The US use of armed unmanned aerial vehicles, also known as drones, as part of counter-terrorism operations began under President George W. Bush and was greatly expanded under President Barack Obama. The US uses armed drones to kill suspected terrorists overseas, including outside areas of armed conflict. In many cases the drones kill innocent civilians. The practice of using lethal force against individuals outside of any armed conflict, or – in the case of attacks conducted during an armed conflict – without properly determining their status (whether they are military targets or civilians) results in egregious violations of human rights and international (humanitarian) law.
For more than ten years, ECCHR has been taking legal action against systematic US torture and unlawful drone strikes. The focus of our work is on establishing the accountability of those bearing the greatest responsibility: the senior politicians, officials, intelligence agents and military personnel who established and implemented these policies.
In the summer of 2012, two members of the bin Ali Jaber family were killed and many survivors traumatized in a drone attack in the Yemeni village of Khashamir. The US Ramstein Air Base in Germany played an important role in the attack. The German government’s response has been to deny any knowledge of or responsibility for the death of these and other civilians from US drone attacks.
ECCHR has filed a criminal complaint with the German Federal Public Prosecutor calling for investigations into Gina Haspel’s role in the torture of detainees at a CIA secret prison in Thailand in 2002. Haspel was appointed director of the CIA by President Donald Trump in May 2018.
After learning that Mourad Benchellali and Nizar Sassi were being detained by the US at Guantánamo detention center, their families filed a criminal complaint before French courts asking authorities to investigate torture, ill-treatment and arbitrary detention.
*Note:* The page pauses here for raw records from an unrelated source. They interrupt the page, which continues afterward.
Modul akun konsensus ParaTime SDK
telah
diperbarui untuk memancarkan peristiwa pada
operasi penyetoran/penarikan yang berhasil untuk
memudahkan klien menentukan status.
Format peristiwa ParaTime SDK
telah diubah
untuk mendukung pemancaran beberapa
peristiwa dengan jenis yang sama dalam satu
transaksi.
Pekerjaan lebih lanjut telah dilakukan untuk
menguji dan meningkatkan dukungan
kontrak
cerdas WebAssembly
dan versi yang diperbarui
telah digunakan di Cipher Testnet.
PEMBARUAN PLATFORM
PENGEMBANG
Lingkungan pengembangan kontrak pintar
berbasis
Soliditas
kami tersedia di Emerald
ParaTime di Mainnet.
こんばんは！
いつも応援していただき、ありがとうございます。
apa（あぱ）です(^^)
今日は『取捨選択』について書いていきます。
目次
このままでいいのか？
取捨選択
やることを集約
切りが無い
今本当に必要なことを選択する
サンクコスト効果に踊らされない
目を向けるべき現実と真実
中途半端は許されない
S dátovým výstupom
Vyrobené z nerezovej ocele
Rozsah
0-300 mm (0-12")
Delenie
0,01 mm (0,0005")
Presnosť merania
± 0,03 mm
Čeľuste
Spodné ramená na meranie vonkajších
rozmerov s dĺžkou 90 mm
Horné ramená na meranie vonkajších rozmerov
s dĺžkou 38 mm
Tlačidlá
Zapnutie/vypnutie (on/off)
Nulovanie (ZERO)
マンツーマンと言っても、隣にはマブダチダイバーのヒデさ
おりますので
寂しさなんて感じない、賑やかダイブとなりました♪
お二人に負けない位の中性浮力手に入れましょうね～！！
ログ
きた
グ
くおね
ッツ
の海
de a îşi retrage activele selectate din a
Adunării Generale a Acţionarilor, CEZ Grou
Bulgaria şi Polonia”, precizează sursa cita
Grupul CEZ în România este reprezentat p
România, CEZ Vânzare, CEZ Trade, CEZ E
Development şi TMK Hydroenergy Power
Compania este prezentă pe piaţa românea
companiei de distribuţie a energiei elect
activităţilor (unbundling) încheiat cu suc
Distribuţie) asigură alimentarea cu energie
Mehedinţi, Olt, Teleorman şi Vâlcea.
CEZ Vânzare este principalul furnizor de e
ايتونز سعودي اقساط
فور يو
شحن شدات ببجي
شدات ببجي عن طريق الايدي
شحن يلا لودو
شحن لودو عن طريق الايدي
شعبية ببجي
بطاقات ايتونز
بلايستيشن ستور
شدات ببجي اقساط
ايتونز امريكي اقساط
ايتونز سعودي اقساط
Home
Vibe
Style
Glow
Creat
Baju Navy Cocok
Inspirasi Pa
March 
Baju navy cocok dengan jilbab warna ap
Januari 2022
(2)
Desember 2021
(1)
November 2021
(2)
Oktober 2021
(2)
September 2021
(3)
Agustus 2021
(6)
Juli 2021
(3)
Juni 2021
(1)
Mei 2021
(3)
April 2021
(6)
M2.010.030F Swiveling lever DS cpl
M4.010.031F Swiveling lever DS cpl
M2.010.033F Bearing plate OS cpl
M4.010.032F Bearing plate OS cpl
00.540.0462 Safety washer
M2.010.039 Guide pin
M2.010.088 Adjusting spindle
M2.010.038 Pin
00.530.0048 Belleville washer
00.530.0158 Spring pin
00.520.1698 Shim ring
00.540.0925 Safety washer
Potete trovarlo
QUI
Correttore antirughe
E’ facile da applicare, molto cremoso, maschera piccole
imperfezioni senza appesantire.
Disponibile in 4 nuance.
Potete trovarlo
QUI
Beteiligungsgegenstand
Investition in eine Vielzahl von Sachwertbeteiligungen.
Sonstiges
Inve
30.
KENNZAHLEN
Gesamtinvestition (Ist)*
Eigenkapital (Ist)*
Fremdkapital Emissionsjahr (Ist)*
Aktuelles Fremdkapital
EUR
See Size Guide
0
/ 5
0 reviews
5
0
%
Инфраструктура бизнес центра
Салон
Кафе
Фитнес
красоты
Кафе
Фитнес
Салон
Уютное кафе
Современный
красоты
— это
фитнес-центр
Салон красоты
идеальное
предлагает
That was in November 2002. Since then, the French judiciary has been conducting investigations into the US torture program and the high-ranking officials responsible for it.
Between 2004 and 2007, three complaints were filed in Germany and in France against members of the US Government, including former Secretary of Defense Donald Rumsfeld and members of the military forces in connection with war crimes, torture and other criminal acts in the military prisons of Guantánamo and Abu Ghraib.
As a signatory of the Convention against Torture, the US is obliged to prosecute for these crimes. Nevertheless, there is evidence concerning the torture program after 11 September 2001 with a particular focus on the liability of high ranking US officials, including former President Bush.
ECCHR sumbitted an amici curiae brief in order to support the compensation claim in the Arar case. Maher Arar, a Canadian citizen, was arrested and abducted by US officials in 2002 and brought to Syria. During his one-year detention he suffered torture and was imprisoned under inhumane conditions.
In March 2009, ECCHR partner lawyer Gonzalo Boye filed a criminal complaint against six former US officials of the Bush administration regarding their accountability for violations of international law, including war crimes and torture. The US officials became known as the “Bush Six.”
ECCHR supported the case of the German victim of a drone strike in Pakistan, Bünyamin E. According to ECCHR’s examinations, the case raises a number of serious doubts as to the application and interpretation of the law and shows insufficient investigations.